Senators Probe Airline-Passenger Privacy BreachesSenators Probe Airline-Passenger Privacy Breaches

A testy U.S. Senate committee has asked the Transportation Security Administration exactly which airlines it has approached for customer information. The request follows an admission by American Airlines last week that one of its vendors gave 1.2 million passenger records to third-party contractors vying for contracts with the TSA.

The Senate Governmental Affairs Committee said Wednesday it wants full disclosure on the matter from TSA, which is part of the Department of Homeland Security. Meanwhile, Homeland Security privacy chief Nuala O'Connor Kelly says she plans to launch an investigation into TSA's data-gathering activities.

Committee chairwoman Susan Collins, R-Maine, and ranking member Joseph Lieberman, D-Conn., sent a letter to Asa Hutchinson, undersecretary for border and transportation security, expressing concern that TSA had misled Congress by claiming that delays in testing the controversial Computer-Assisted Passenger Prescreening System were because of a lack of real passenger data, when in fact it appears TSA may have had abundant data.
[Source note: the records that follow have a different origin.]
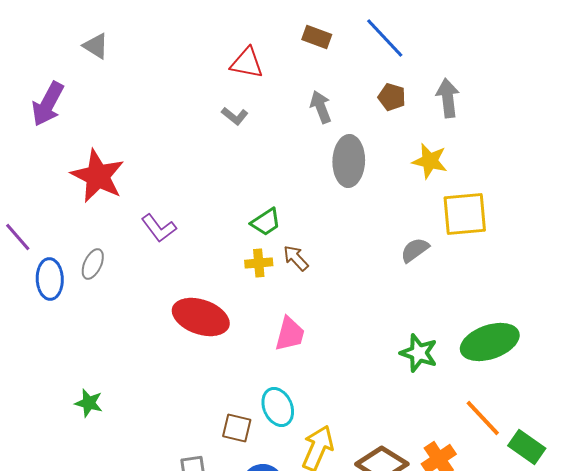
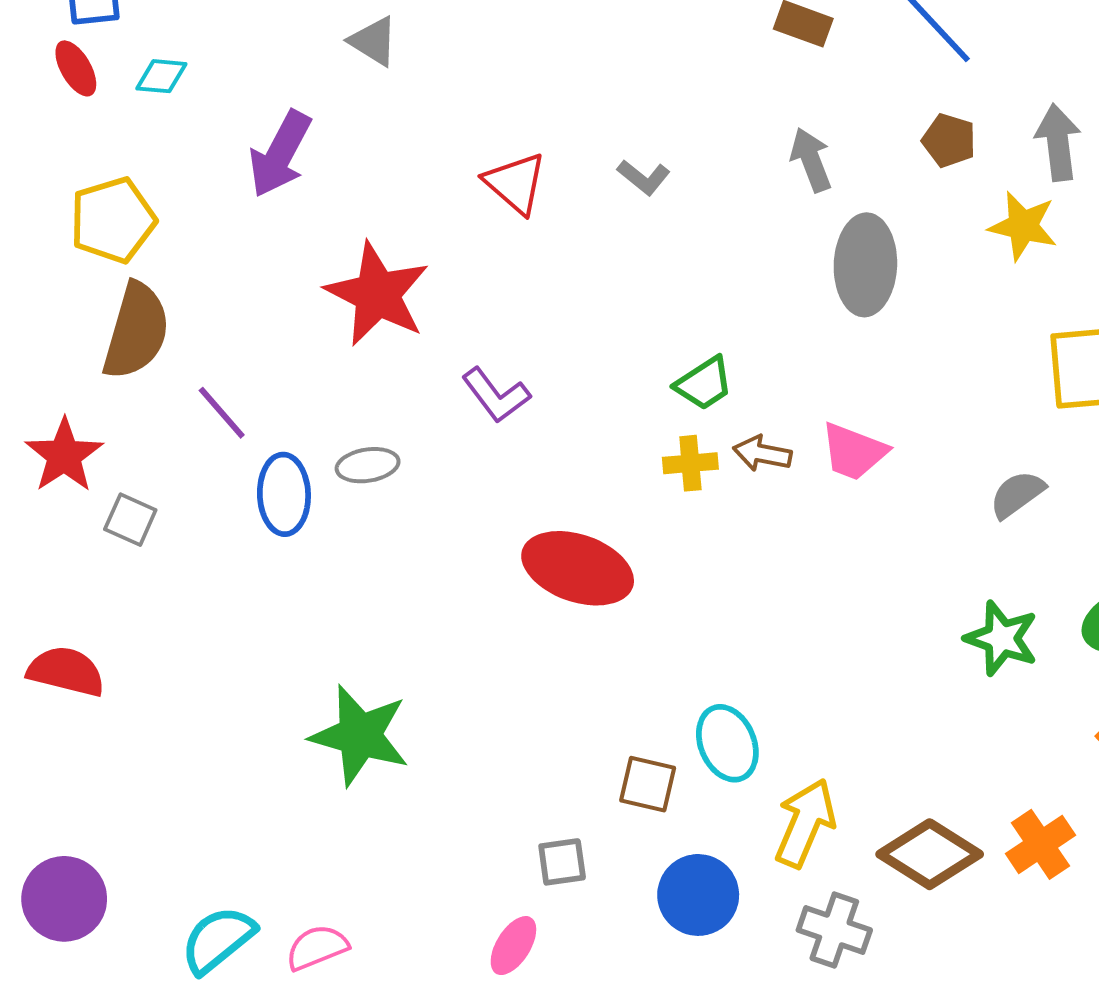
red triangle: (247, 63) -> (515, 183), moved, turned 30
yellow star: (430, 161) -> (1023, 226), moved
gray semicircle: (415, 250) -> (1017, 494), moved
brown arrow: (296, 258) -> (762, 454), turned -36
gray ellipse: (93, 264) -> (368, 465), turned 56
pink trapezoid: (290, 334) -> (854, 452), moved, turned 96
green star: (89, 403) -> (360, 736), size x1.8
"We are concerned by potential Privacy Act and other implications of this reported incident," the senators wrote.

TSA already has come under fire for strong-arming JetBlue Airways into giving passenger data to a contractor, Torch Concepts, for a Defense Department data-mining experiment. Additionally, Northwest Airlines earlier this year said it had shared passenger data with NASA for a research project. Now there are concerns that TSA may have approached more airlines that have not yet been identified.

"We are conducting a thorough review of the use of passenger name record by TSA as highlighted by the American Airlines announcement Friday," Kelly says. "We are going to ensure that the questions we ask in this investigation are broad enough to bring to light any other instances of data sharing."

Kelly says she's uncertain whether there's a direct relationship between TSA's passenger data requests and the ongoing testing and development of CAPPS II but that the investigation will seek to unearth any connections.

Meanwhile, TSA faces some hard questions from Collins and Lieberman, who want to know:

• Whether TSA officials asked American Airlines directly for passenger data

• How TSA and/or its contractors used the data

• Which of the vendors in question have become TSA contractors, and for what purpose

• Whether TSA or any of the vendors created a "system of records" as defined by the Privacy Act of 1974, a development that would require public notice so individuals could access information pertaining to them

When asked about the letter, Kelly said: "This office shares many of the same concerns."